Methyl salicylate (MeSA) is a plant-signaling molecule
that plays
an essential role in the regulation of plant responses to biotic and
abiotic pathogens. In this work, solid phase microextraction (SPME)
and a multicapillary column (MCC) are coupled to ion mobility spectrometry
(IMS) to detect MeSA in tomato leaves. The SPME–MCC–IMS
method provides two-dimensional (2D) separation by both MCC and IMS,
based on the retention and drift times. The effect of the IMS polarity
on the separation efficiency of MCCs was also investigated. In the
positive polarity, ionization of MeSA resulted in [MeSA + H]+ formation while, in the negative, deprotonated ions, [MeSA –
H]−, and the O2
– adduct
ion, [MeSA + O2]−, were formed. In the
real sample analysis, the negative polarity operation resulted in
the suppression of many matrix molecules and thus in the reduction
of interferences. Four different SPME fibers were used for head space
analysis, and four MCC columns were investigated. In the negative
polarity, complete separation was achieved for all of the MCCs columns.

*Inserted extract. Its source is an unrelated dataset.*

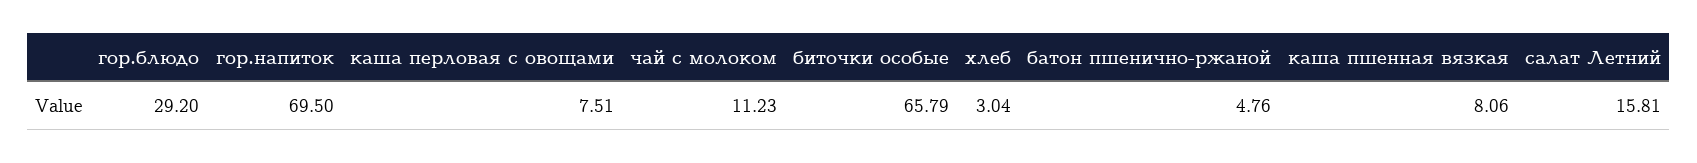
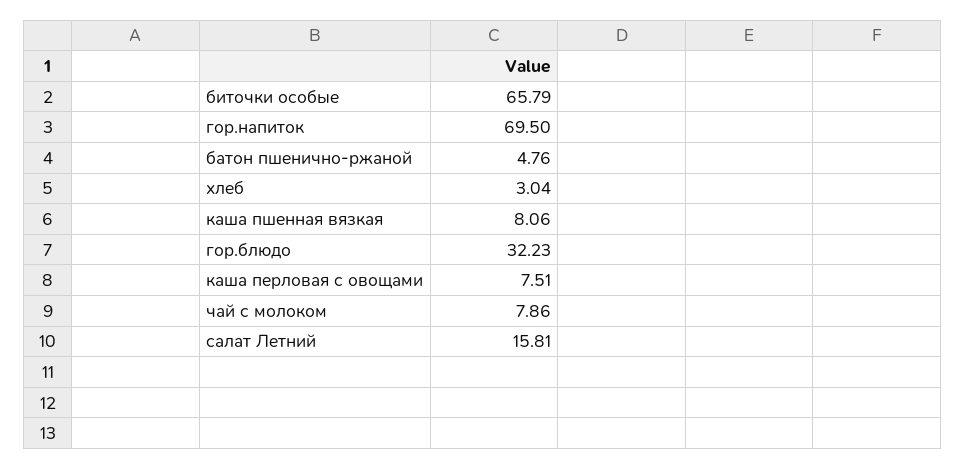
гор.блюдо: 29.2 -> 32.23
чай с молоком: 11.23 -> 7.86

The limits of detection (LODs) of 0.1 μg mL–1 and linear range of 0.25–12 μg mL–1 were obtained for the measurement of MeSA in a standard solution
(H2O/CH3OH, 50:50) by the SPME–IMS method
with a 5 min extraction time using an SPME with a PDMS fiber, in the
negative mode of IMS. The MeSA contents of fresh tomato leaves were
determined as 1.5–9.8 μg g–1, 24–96
h after inoculation by tomato mosaic ringspot virus (ToRSV).